Imported description
Rose Atoll National Wildlife Refuge, 14 degrees south of the equator and about 2,500 miles south of Hawaii, is at the east end of the Samoan archipelago, 180 miles east of Pago Pago, American Samoa. It is the smallest atoll in the world with about 20 acres of land and 1,600 acres of lagoon. The square reef protects two small, emergent islands. Rose Island, the larger of the two, is low, sandy, and thickly vegetated with shrubs, vines, and trees. It is an important nesting area for the threatened green sea turtle and endangered hawksbill sea turtle. Rose Atoll is part of the Pacific Remote Islands National Wildlife Refuge Complex.
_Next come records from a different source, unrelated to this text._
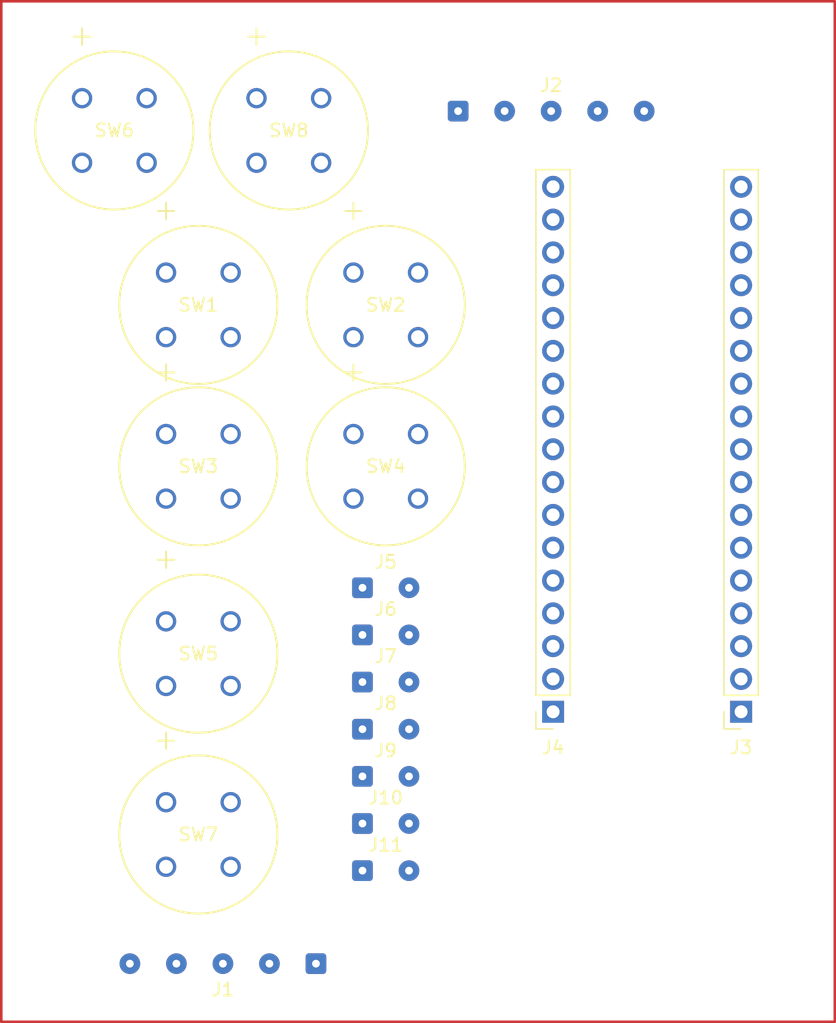
<source format=kicad_pcb>
(kicad_pcb
	(version 20240108)
	(generator "pcbnew")
	(generator_version "8.0")
	(general
		(thickness 1.6)
		(legacy_teardrops no)
	)
	(paper "A4")
	(layers
		(0 "F.Cu" signal)
		(31 "B.Cu" signal)
		(32 "B.Adhes" user "B.Adhesive")
		(33 "F.Adhes" user "F.Adhesive")
		(34 "B.Paste" user)
		(35 "F.Paste" user)
		(36 "B.SilkS" user "B.Silkscreen")
		(37 "F.SilkS" user "F.Silkscreen")
		(38 "B.Mask" user)
		(39 "F.Mask" user)
		(40 "Dwgs.User" user "User.Drawings")
		(41 "Cmts.User" user "User.Comments")
		(42 "Eco1.User" user "User.Eco1")
		(43 "Eco2.User" user "User.Eco2")
		(44 "Edge.Cuts" user)
		(45 "Margin" user)
		(46 "B.CrtYd" user "B.Courtyard")
		(47 "F.CrtYd" user "F.Courtyard")
		(48 "B.Fab" user)
		(49 "F.Fab" user)
		(50 "User.1" user)
		(51 "User.2" user)
		(52 "User.3" user)
		(53 "User.4" user)
		(54 "User.5" user)
		(55 "User.6" user)
		(56 "User.7" user)
		(57 "User.8" user)
		(58 "User.9" user)
	)
	(setup
		(pad_to_mask_clearance 0)
		(allow_soldermask_bridges_in_footprints no)
		(pcbplotparams
			(layerselection 0x00010fc_ffffffff)
			(plot_on_all_layers_selection 0x0000000_00000000)
			(disableapertmacros no)
			(usegerberextensions no)
			(usegerberattributes yes)
			(usegerberadvancedattributes yes)
			(creategerberjobfile yes)
			(dashed_line_dash_ratio 12.000000)
			(dashed_line_gap_ratio 3.000000)
			(svgprecision 4)
			(plotframeref no)
			(viasonmask no)
			(mode 1)
			(useauxorigin no)
			(hpglpennumber 1)
			(hpglpenspeed 20)
			(hpglpendiameter 15.000000)
			(pdf_front_fp_property_popups yes)
			(pdf_back_fp_property_popups yes)
			(dxfpolygonmode yes)
			(dxfimperialunits yes)
			(dxfusepcbnewfont yes)
			(psnegative no)
			(psa4output no)
			(plotreference yes)
			(plotvalue yes)
			(plotfptext yes)
			(plotinvisibletext no)
			(sketchpadsonfab no)
			(subtractmaskfromsilk no)
			(outputformat 1)
			(mirror no)
			(drillshape 1)
			(scaleselection 1)
			(outputdirectory "")
		)
	)
	(net 0 "")
	(net 1 "/D8")
	(net 2 "/VCC")
	(net 3 "/A0")
	(net 4 "/GND")
	(net 5 "/A1")
	(net 6 "/D16")
	(net 7 "/D6")
	(net 8 "/D7")
	(net 9 "/SS")
	(net 10 "/D11")
	(net 11 "/D10")
	(net 12 "/TX")
	(net 13 "/RST")
	(net 14 "/RX")
	(net 15 "/D5")
	(net 16 "/D2")
	(net 17 "/D3")
	(net 18 "/D12")
	(net 19 "/D9")
	(net 20 "/D4")
	(net 21 "/3V")
	(net 22 "/SCK")
	(net 23 "/A2")
	(net 24 "/NC")
	(net 25 "/D13")
	(net 26 "/VIN")
	(net 27 "/A3")
	(net 28 "/MI")
	(net 29 "/A5")
	(net 30 "/A4")
	(net 31 "/5V")
	(net 32 "/REF")
	(net 33 "/D0")
	(net 34 "/D17")
	(net 35 "/D1")
	(net 36 "/D09")
	(footprint "Connector_PinSocket_2.54mm:PinSocket_1x17_P2.54mm_Vertical" (layer "F.Cu") (at 169.55 121.48 180))
	(footprint "Connector_Wire:SolderWire-0.1sqmm_1x02_P3.6mm_D0.4mm_OD1mm" (layer "F.Cu") (at 140.25 130.13))
	(footprint "Downloads:D6R90_CNK" (layer "F.Cu") (at 125.05 128.48))
	(footprint "Connector_Wire:SolderWire-0.1sqmm_1x02_P3.6mm_D0.4mm_OD1mm" (layer "F.Cu") (at 140.25 119.18))
	(footprint "Downloads:D6R90_CNK" (layer "F.Cu") (at 132.05 73.98))
	(footprint "Downloads:D6R90_CNK" (layer "F.Cu") (at 125.05 114.48))
	(footprint "Connector_Wire:SolderWire-0.1sqmm_1x02_P3.6mm_D0.4mm_OD1mm" (layer "F.Cu") (at 140.25 111.88))
	(footprint "Connector_Wire:SolderWire-0.1sqmm_1x02_P3.6mm_D0.4mm_OD1mm" (layer "F.Cu") (at 140.25 115.53))
	(footprint "Downloads:D6R90_CNK" (layer "F.Cu") (at 125.05 99.98))
	(footprint "Connector_Wire:SolderWire-0.1sqmm_1x05_P3.6mm_D0.4mm_OD1mm" (layer "F.Cu") (at 136.65 140.98 180))
	(footprint "Downloads:D6R90_CNK" (layer "F.Cu") (at 125.05 87.48))
	(footprint "Downloads:D6R90_CNK" (layer "F.Cu") (at 139.55 87.48))
	(footprint "Connector_Wire:SolderWire-0.1sqmm_1x02_P3.6mm_D0.4mm_OD1mm" (layer "F.Cu") (at 140.25 133.78))
	(footprint "Connector_Wire:SolderWire-0.1sqmm_1x02_P3.6mm_D0.4mm_OD1mm" (layer "F.Cu") (at 140.25 126.48))
	(footprint "Connector_Wire:SolderWire-0.1sqmm_1x02_P3.6mm_D0.4mm_OD1mm" (layer "F.Cu") (at 140.25 122.83))
	(footprint "Connector_Wire:SolderWire-0.1sqmm_1x05_P3.6mm_D0.4mm_OD1mm" (layer "F.Cu") (at 147.65 74.98))
	(footprint "Downloads:D6R90_CNK" (layer "F.Cu") (at 139.55 99.98))
	(footprint "Downloads:D6R90_CNK" (layer "F.Cu") (at 118.55 73.97999))
	(footprint "Connector_PinSocket_2.54mm:PinSocket_1x17_P2.54mm_Vertical" (layer "F.Cu") (at 155 121.48 180))
	(gr_rect
		(start 112.3 66.48)
		(end 176.8 145.48)
		(stroke
			(width 0.2)
			(type default)
		)
		(fill none)
		(layer "F.Cu")
		(uuid "4c920635-596a-4890-869b-89418ee7af47")
	)
)
</source>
The office is in Honolulu.

Source: recreation.gov

From Wikipedia

Rose Atoll, sometimes called Rose Island or Motu O Manu by people of the Manu'a Islands, is an oceanic atoll within the U.S. territory of American Samoa. An uninhabited wildlife refuge, it is the southernmost point belonging to the United States, about 170 miles to the east of Tutuila, the principal island of American Samoa. The land area is just 0.05 km2 at high tide. The total area of the atoll, including lagoon and reef flat amounts to 6.33 km2. Just west of the northernmost point is a channel into the lagoon, about 80 metres (260 ft) wide. There are two islets on the northeastern rim of the reef, larger Rose Island, 3.5 metres (11 ft) high, in the east and the non-vegetated Sand Island, 1.5 metres (5 ft) high, in the north.